When my son was seven years old, he left me notes.
They were scrawled on multi-colored Post-it notes that he sneaked out of my desk drawers and then stuck to my desk, on my chair, and sometimes smack-dab in the middle of my computer screen.
You wouldn’t think that such tiny squares could be crammed with personality and feeling, but they were. With loopy exuberance, he shared his thoughts: “I can't wait to go to Atlanta with you!" He shared information he gleaned from the world: “On Monday, It’s going to be Clear Weather.” (Okay, good to know.)
Some of the notes were heartbreakers: "You're the best thing in the universe that's a girl." And some were sweetly importunate demands: "We are having CUTTLE [cuddle] TIME this instant!" (Yes, I'm on it!)
The notes accumulated over a year or two, a frame of joy and life around my computer screen where I'd transferred all of them, guaranteed bright spots in my day, sprightly color-kisses.
My son was not a quiet child by any means; his vibrancy and energy are now part of family lore. And he was unfailingly direct about his needs and wants. So, why did he feel the need to write down his thoughts? Was it merely attraction to the neon pink and green squares? Did he feel that the notes somehow elevated his communication? Or, more worrisome to me, was it otherwise hard to get my attention?
I do know why I treasured them.
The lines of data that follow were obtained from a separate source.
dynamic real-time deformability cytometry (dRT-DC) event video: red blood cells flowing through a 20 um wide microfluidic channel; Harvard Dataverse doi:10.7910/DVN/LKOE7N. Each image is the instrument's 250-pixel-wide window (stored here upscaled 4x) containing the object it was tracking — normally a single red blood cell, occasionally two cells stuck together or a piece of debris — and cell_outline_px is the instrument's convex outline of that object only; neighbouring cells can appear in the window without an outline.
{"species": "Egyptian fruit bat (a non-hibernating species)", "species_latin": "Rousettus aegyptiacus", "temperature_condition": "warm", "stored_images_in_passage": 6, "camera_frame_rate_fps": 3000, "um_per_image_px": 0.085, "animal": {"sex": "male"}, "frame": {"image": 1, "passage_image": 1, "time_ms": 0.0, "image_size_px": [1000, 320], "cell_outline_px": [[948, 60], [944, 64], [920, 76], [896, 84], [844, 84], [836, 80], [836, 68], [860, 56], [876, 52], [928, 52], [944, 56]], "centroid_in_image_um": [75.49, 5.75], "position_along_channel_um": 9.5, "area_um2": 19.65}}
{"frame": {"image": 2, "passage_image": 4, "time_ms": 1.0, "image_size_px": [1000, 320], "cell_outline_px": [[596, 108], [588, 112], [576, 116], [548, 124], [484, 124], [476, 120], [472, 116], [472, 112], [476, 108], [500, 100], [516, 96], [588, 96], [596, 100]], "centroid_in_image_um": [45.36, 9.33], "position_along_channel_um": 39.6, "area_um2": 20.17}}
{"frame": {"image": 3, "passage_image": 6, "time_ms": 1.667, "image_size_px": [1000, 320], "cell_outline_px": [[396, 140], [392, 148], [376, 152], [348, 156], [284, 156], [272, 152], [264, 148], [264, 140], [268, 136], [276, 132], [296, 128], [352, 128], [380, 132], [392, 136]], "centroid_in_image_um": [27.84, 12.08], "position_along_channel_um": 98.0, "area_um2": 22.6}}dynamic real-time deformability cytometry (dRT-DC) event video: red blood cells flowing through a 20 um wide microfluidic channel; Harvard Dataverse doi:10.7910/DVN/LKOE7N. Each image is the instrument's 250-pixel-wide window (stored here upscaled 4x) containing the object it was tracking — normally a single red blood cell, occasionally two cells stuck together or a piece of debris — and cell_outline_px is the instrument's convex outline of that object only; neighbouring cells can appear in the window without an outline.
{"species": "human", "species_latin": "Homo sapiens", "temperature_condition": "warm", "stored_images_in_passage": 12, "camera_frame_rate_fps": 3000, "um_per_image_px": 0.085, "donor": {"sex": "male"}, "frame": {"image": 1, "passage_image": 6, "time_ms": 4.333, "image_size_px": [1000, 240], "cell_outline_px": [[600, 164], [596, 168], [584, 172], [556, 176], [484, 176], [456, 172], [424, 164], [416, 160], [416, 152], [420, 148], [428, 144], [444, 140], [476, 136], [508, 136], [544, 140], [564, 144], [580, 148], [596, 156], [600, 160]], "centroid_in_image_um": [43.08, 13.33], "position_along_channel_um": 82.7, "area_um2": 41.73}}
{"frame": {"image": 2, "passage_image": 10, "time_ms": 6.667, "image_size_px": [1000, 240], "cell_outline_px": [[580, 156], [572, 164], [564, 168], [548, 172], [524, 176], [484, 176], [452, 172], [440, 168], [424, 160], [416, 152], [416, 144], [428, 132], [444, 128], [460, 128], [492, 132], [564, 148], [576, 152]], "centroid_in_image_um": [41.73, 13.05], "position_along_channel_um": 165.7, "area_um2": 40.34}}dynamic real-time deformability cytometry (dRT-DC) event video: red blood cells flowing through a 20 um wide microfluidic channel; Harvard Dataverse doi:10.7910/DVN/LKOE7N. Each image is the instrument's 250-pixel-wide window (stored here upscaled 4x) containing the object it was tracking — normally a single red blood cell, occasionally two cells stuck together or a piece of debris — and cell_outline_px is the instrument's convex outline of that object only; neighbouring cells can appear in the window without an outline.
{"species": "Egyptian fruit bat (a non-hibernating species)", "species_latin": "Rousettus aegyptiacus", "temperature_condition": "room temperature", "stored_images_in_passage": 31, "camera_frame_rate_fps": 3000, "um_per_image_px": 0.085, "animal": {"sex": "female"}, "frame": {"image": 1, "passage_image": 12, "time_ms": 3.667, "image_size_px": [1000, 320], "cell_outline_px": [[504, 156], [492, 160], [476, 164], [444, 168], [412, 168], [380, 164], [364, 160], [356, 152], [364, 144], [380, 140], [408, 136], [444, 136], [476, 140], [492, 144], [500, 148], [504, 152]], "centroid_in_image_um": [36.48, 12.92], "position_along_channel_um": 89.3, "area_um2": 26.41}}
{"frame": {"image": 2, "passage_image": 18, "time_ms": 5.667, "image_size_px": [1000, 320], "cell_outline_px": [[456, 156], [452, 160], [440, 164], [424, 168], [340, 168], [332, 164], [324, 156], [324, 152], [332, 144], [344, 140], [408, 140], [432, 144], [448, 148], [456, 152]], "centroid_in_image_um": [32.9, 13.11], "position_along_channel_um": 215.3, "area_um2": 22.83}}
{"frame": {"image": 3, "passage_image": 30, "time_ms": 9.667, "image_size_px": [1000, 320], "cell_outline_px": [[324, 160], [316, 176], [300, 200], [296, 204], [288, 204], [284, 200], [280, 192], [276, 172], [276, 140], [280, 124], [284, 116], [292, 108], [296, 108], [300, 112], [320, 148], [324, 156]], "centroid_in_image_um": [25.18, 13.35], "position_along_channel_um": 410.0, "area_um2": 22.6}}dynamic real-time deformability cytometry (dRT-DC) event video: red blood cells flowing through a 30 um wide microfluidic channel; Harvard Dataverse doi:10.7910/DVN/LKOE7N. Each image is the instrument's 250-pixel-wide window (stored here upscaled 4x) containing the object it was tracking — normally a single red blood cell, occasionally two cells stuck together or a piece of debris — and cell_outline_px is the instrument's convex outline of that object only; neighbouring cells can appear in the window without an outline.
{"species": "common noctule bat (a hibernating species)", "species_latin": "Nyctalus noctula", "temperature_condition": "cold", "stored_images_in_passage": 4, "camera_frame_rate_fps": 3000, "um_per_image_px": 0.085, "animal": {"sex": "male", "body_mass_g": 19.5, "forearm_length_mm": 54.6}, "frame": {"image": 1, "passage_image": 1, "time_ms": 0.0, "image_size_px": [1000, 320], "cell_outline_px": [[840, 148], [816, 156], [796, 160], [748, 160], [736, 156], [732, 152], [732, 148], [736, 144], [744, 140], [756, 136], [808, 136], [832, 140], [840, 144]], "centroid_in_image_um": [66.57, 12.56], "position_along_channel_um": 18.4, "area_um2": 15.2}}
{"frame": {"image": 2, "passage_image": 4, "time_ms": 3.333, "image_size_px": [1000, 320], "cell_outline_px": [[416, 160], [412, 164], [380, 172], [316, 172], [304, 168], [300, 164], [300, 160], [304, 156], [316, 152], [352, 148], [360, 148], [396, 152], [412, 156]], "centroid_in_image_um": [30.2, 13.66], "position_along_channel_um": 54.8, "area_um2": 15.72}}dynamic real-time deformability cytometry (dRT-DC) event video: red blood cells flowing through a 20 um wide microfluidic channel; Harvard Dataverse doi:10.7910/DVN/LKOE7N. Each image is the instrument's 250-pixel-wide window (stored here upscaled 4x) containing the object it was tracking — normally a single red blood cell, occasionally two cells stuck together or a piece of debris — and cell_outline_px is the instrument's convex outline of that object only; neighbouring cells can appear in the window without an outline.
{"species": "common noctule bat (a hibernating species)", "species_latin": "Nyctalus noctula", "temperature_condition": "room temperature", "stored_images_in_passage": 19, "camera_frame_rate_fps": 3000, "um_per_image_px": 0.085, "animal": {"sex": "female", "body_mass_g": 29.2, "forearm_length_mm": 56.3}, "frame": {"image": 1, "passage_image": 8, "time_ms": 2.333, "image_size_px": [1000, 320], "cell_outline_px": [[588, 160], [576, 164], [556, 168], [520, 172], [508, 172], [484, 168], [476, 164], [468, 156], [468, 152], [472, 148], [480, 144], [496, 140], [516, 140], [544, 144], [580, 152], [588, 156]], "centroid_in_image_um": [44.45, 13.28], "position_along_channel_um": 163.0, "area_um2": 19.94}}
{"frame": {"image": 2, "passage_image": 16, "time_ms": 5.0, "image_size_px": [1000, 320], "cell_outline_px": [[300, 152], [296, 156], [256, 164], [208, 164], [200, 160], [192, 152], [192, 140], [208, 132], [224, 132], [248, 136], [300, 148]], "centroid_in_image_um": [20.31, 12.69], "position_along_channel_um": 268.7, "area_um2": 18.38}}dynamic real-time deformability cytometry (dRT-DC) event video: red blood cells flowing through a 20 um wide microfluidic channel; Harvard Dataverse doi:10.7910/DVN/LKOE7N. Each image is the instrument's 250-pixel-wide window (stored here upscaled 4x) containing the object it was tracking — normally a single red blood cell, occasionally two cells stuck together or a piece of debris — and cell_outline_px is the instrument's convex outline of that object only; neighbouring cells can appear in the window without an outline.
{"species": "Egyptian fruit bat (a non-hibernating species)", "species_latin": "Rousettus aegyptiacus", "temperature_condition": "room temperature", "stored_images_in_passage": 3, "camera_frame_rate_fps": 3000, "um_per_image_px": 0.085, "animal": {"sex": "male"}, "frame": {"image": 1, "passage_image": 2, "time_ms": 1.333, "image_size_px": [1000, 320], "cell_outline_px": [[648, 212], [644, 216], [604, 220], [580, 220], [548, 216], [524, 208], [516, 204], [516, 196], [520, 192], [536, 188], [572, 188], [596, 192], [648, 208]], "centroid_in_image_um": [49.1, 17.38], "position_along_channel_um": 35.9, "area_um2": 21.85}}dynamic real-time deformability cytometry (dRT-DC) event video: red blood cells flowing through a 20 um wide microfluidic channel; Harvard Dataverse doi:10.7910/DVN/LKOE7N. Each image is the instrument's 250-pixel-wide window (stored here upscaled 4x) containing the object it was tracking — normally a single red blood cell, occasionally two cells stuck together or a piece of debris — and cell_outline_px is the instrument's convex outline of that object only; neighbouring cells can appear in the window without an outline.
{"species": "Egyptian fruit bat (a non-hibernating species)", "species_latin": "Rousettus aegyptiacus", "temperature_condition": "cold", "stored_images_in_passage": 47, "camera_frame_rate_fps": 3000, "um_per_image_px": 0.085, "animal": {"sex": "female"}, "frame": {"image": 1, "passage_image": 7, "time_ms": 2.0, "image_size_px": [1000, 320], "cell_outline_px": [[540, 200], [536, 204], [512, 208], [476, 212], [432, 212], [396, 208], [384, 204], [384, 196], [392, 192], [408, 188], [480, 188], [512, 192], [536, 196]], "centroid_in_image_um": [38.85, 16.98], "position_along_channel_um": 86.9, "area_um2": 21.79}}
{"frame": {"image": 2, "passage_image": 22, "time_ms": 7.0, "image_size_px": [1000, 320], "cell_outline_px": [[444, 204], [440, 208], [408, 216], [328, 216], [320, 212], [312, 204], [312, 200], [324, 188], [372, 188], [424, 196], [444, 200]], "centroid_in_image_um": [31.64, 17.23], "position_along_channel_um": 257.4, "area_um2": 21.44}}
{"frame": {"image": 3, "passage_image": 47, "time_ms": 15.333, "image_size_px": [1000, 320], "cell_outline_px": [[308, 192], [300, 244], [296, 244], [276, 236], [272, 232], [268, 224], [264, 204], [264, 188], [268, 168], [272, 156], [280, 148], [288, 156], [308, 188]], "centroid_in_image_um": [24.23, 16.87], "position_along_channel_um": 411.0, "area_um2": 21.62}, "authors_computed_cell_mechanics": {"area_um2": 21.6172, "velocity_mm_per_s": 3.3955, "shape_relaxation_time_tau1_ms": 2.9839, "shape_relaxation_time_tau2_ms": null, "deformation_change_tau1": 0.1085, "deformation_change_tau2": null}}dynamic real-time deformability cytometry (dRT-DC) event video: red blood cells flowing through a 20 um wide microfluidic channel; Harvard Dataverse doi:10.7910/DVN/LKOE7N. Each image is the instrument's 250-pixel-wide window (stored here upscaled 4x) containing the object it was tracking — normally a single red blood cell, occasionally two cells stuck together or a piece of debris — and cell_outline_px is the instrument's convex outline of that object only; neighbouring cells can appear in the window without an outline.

Receiving the notes was like receiving a rare handwritten card in these days of quick texts. They gave me the heartwarming knowledge that I'd been in his thoughts, and they carved a channel of connection between me and my small son.
Naturally and sadly, childhood presents as many last moments as first moments, and he stopped his note-writing as he got older. The Post-its gradually fell off my screen and were swept away with the detritus of life. (I wish, wish, wish I'd kept them.) One of the last I can recall: "Mom, how did you get to be so pretty and beautiful?"
Now that a decade has passed, I don't know if he remembers his note-writing or the contents of those notes — if so, probably not with the vividness that I do. To my surprise, though, he left a note — on a Post-it — on my desk during the week before he left for college: "Thank you for everything that you do for me."
And when I returned to my desk after dropping him off, I found the last one, a little marker of finality and moving on: "I love you."